Top of EXCERPTED DATA
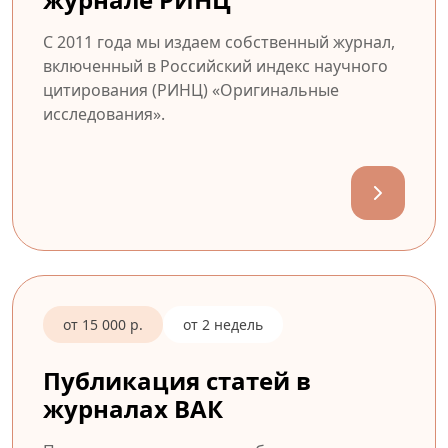
С 2011 года мы издаем собственный журнал,
включенный в Российский индекс научного
цитирования (РИНЦ) «Оригинальные
исследования».
от 15 000 р.
от 2 недель
Публикация статей в
журналах ВАК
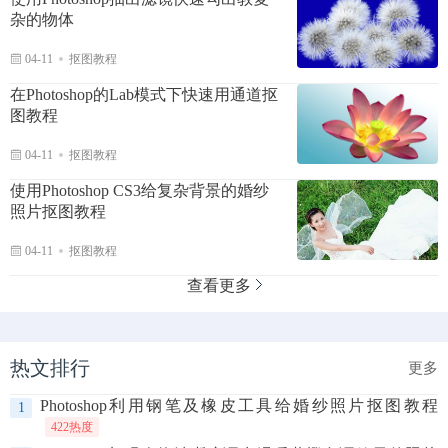
杂的物体
04-11
抠图教程
在Photoshop的Lab模式下快速用通道抠
图教程
04-11
抠图教程
使用Photoshop CS3给复杂背景的婚纱
照片抠图教程
04-11
抠图教程
查看更多
热文排行
更多
Photoshop利用钢笔及橡皮工具给婚纱照片抠图教程
1
422热度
Bottom of EXCERPTED DATA
**WHAT TO DO**:
Copy the text of both items above verbatim, leaving the pictures out of your answer.

**YOUR RESPONSE**:
С 2011 года мы издаем собственный журнал,
включенный в Российский индекс научного
цитирования (РИНЦ) «Оригинальные
исследования».
от 15 000 р.
от 2 недель
Публикация статей в
журналах ВАК
杂的物体
04-11
抠图教程
在Photoshop的Lab模式下快速用通道抠
图教程
04-11
抠图教程
使用Photoshop CS3给复杂背景的婚纱
照片抠图教程
04-11
抠图教程
查看更多
热文排行
更多
Photoshop利用钢笔及橡皮工具给婚纱照片抠图教程
1
422热度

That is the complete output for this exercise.